(Saved entries)

__________________________________________________

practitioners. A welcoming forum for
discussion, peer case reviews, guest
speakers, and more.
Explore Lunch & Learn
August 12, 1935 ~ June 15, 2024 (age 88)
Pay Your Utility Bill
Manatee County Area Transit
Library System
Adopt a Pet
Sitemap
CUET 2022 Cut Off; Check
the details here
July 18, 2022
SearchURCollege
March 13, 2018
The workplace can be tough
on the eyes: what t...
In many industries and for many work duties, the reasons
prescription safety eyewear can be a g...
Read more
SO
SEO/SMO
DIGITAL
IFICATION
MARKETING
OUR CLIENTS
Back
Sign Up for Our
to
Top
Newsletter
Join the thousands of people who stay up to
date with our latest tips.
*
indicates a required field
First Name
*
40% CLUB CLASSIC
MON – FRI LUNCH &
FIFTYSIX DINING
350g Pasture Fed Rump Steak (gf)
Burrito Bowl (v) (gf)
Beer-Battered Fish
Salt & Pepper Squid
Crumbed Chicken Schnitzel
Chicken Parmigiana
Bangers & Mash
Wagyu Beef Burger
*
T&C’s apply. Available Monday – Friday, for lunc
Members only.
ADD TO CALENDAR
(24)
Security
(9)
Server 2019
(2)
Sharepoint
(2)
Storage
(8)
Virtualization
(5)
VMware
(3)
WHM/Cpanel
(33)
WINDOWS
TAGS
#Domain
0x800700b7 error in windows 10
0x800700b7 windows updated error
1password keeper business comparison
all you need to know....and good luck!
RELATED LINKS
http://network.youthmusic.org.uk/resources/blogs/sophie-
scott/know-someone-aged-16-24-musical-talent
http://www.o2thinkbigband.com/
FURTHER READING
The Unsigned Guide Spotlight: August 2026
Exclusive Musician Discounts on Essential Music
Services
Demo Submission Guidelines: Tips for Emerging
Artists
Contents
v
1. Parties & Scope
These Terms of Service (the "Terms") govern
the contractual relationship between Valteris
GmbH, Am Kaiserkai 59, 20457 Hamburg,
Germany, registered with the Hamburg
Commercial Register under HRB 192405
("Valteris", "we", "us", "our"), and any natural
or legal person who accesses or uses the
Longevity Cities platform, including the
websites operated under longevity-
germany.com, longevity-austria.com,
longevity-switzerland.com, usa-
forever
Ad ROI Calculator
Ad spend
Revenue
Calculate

__________________________________________________

### Task prompt
Could you lay out every line in these rows as a numbered list, leaving out any blank lines?

### Answer box
1. practitioners. A welcoming forum for
2. discussion, peer case reviews, guest
3. speakers, and more.
4. Explore Lunch & Learn
5. August 12, 1935 ~ June 15, 2024 (age 88)
6. Pay Your Utility Bill
7. Manatee County Area Transit
8. Library System
9. Adopt a Pet
10. Sitemap
11. CUET 2022 Cut Off; Check
12. the details here
13. July 18, 2022
14. SearchURCollege
15. March 13, 2018
16. The workplace can be tough
17. on the eyes: what t...
18. In many industries and for many work duties, the reasons
19. prescription safety eyewear can be a g...
20. Read more
21. SO
22. SEO/SMO
23. DIGITAL
24. IFICATION
25. MARKETING
26. OUR CLIENTS
27. Back
28. Sign Up for Our
29. to
30. Top
31. Newsletter
32. Join the thousands of people who stay up to
33. date with our latest tips.
34. *
35. indicates a required field
36. First Name
37. *
38. 40% CLUB CLASSIC
39. MON – FRI LUNCH &
40. FIFTYSIX DINING
41. 350g Pasture Fed Rump Steak (gf)
42. Burrito Bowl (v) (gf)
43. Beer-Battered Fish
44. Salt & Pepper Squid
45. Crumbed Chicken Schnitzel
46. Chicken Parmigiana
47. Bangers & Mash
48. Wagyu Beef Burger
49. *
50. T&C’s apply. Available Monday – Friday, for lunc
51. Members only.
52. ADD TO CALENDAR
53. (24)
54. Security
55. (9)
56. Server 2019
57. (2)
58. Sharepoint
59. (2)
60. Storage
61. (8)
62. Virtualization
63. (5)
64. VMware
65. (3)
66. WHM/Cpanel
67. (33)
68. WINDOWS
69. TAGS
70. #Domain
71. 0x800700b7 error in windows 10
72. 0x800700b7 windows updated error
73. 1password keeper business comparison
74. all you need to know....and good luck!
75. RELATED LINKS
76. http://network.youthmusic.org.uk/resources/blogs/sophie-
77. scott/know-someone-aged-16-24-musical-talent
78. http://www.o2thinkbigband.com/
79. FURTHER READING
80. The Unsigned Guide Spotlight: August 2026
81. Exclusive Musician Discounts on Essential Music
82. Services
83. Demo Submission Guidelines: Tips for Emerging
84. Artists
85. Contents
86. v
87. 1. Parties & Scope
88. These Terms of Service (the "Terms") govern
89. the contractual relationship between Valteris
90. GmbH, Am Kaiserkai 59, 20457 Hamburg,
91. Germany, registered with the Hamburg
92. Commercial Register under HRB 192405
93. ("Valteris", "we", "us", "our"), and any natural
94. or legal person who accesses or uses the
95. Longevity Cities platform, including the
96. websites operated under longevity-
97. germany.com, longevity-austria.com,
98. longevity-switzerland.com, usa-
99. forever
100. Ad ROI Calculator
101. Ad spend
102. Revenue
103. Calculate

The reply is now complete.